Иногда появлялся Виталик. Он был очень расстроен произошедшим. В первый день, когда он пришел к ней, Виталик даже расплакался. Я очень удивилась, что он так прочувствовал мое горе. Я больше чем была уверена в том, что он ее ненавидит, но я ошиблась. И это дало мне уверенность, что я не ошиблась в своем любимом.
Полгода спустя я потихоньку начал смиряться с мыслью, что моя мама больше никогда не проснется. Да, прошло целых 6 месяцев, а мама не приходила в себя ни разу. Она уже больше никогда не посмотрит на меня своими голубыми глазами, не даст мне совет и даже не накричит на меня, вбивая мне в голову жизненные истины. Она никогда не обнимет меня и не скажет, что я ее любимая доченька... Каждый день сердце разрывалось на части.
Я бы не смогла этого всего пережить, если бы рядом не было Виталика. Благодаря ему я постепенно пришел в себя. Он меня утешал и подбадривал, помогал во всем .
— Солнышко, нам нужно решить со свадьбой. Я живу у тебя уже полгода, мне как-то стыдно. Давай мы просто распишемся, об этом будем знать только ты и я, — в один из моментов предложил Виталик.
Я все откладывала, не хотела, пока мама была в таком состоянии. Я бы хотела увидеть ее улыбку. Я почему-то думала, что после всего, что произошло, она обязательно бы мне улыбнулась и одобрила наше с Виталиком решение. Прошел ещё месяц, но ее состояние оставалось прежним.
Наконец мы оба решили сыграть тихую свадьбу, узаконить ту жизнь, которой жили вместе с Виталиком уже много месяцев. Дата была назначена. Я купила скромное платье, а Виталику выбрали костюм.
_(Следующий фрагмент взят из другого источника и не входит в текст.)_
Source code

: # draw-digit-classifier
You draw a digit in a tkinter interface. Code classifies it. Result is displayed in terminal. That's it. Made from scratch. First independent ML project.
Кольца были в красивой коробочке. Через день после росписи я, как обычно, навестила маму в больнице. Я села на край кровати и взяла ее за руку.
— Мамочка, ты ошиблась. Виталик — порядочный человек. Он действительно любит меня. Я уверена, что ты одобришь мой выбор, когда придёшь в себя. Мы будем счастливы, наши дети и твои внуки будут просить у тебя рассказать сказку, а ты им расскажешь нашу любимую, помнишь, которую ты мне рассказывала про лошадку, — и я расплакалась, уткнувшись носом в ее плечо.
Я поцеловала бледную щеку матери и уже собиралась встать, как вдруг ее пальцы сжались на моей руке, как стальные когти, а ее глаза широко открылись и уставились на меня.
— Это он, — прохрипела моя мать. — Это он меня толкнул.